La marijuana s'est enracinée dans l'économie de la Californie, soutenant le revenu des agriculteurs au point que des élus de l'État le plus peuplé des États-Unis envisagent de légaliser le cannabis pour stimuler les recettes fiscales.

Au nord de San Francisco, les champs de cannabis s'étalent au pied des montagnes Rocheuses dans les comtés de Mendocino, Humboldt et Trinity, le «Triangle d'émeraude» où la culture des stupéfiants est un secret de polichinelle.

«Les parcs et les forêts en sont inondés», reconnaît le lieutenant Rusty Noe, de la police de Mendocino.

Les autorités locales estiment que l'herbe représente la moitié de l'économie du comté qui ne se remet toujours pas du déclin de l'industrie du bois.
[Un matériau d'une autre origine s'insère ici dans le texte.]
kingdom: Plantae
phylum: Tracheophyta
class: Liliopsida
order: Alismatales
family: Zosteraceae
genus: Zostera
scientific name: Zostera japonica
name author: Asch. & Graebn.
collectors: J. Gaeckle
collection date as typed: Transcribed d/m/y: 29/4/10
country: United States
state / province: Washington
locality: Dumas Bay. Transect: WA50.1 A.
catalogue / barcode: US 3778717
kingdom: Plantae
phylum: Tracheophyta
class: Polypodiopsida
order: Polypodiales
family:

Dans un État qui a légalisé en 2006 l'usage médical de la marijuana, elle fait vivre les jardineries comme les producteurs de tuyaux d'irrigation.

«Les entreprises qui réussissent sont celles qui travaillent avec ce secteur», observe le commissaire à l'agriculture de Mendocino, Tony Linegar.

A l'université d'État de Humboldt, un séminaire se penche désormais sur «la croissance de l'économie de la marijuana». Dans la ville d'Ukiah, une «clinique» qui prescrit la drogue a pignon sur rue juste à côté d'un bureau de recrutement de l'armée.

Et les fumeurs ne se cachent guère, allumant leurs joints sur les marches du tribunal du comté.

«La police dit, et je cite: "Vous pouvez y aller tant que je ne vois rien et que je ne sens rien"», rapporte un dénommé Just, 39 ans, qui assure fumer ouvertement depuis cinq ans à Ukiah sans jamais avoir été réprimandé.

Les policiers se concentrent sur les grandes exploitations et ignorent les particuliers qui font pousser leur herbe à des fins médicales, tant qu'ils sont dûment encartés.

«On s'occupe de ceux qui profitent du système médical pour s'enrichir», explique le lieutenant Noe.

La Californie compte 200 000 consommateurs disposant d'une carte médicale mais beaucoup soupçonnent les médecins de dispenser généreusement des cartes de complaisance.

L'usage de l'herbe reste illégal au regard de la législation fédérale, mais l'administration Obama a fait savoir qu'elle ne s'en prendrait pas aux «cliniques» californiennes.

L'essor de l'économie de la marijuana donne des idées à la classe politique de la Californie, en proie à un déficit budgétaire abyssal. Le gouverneur de l'État, Arnold Schwarzenegger, estime que le moment est venu de discuter d'une légalisation totale, même s'il se dit personnellement opposé à une telle mesure.

Un député de l'État, Tom Ammiano, a déposé une proposition de loi qui accorderait à l'herbe le même statut qu'à l'alcool, c'est-à-dire qu'elle resterait interdite de vente ou de consommation aux moins de 21 ans. La Californie deviendrait ainsi le premier État de l'Union à s'engager sur cette voie.

M. Ammiano fait valoir que 56% des Californiens y sont favorables et que son projet amènerait chaque année 1,3 milliard de dollars de recettes fiscales.

«C'est une simple question de bon sens», assure-t-il, alors que la vente de l'herbe médicalisée rapporte déjà 18 millions au fisc chaque année.

Les partisans de la légalisation évaluent à 14 milliards de dollars la production annuelle de cannabis dans l'État. À titre de comparaison, la production laitière n'en représente que la moitié et le raisin le quart.

Mais outre les forces de l'ordre, très réticentes, une légalisation ne plairait guère aux producteurs si elle doit s'accompagner d'une lourde taxation.

«La plupart des gens que je rencontre ne sont pas tellement enthousiastes», confie Just.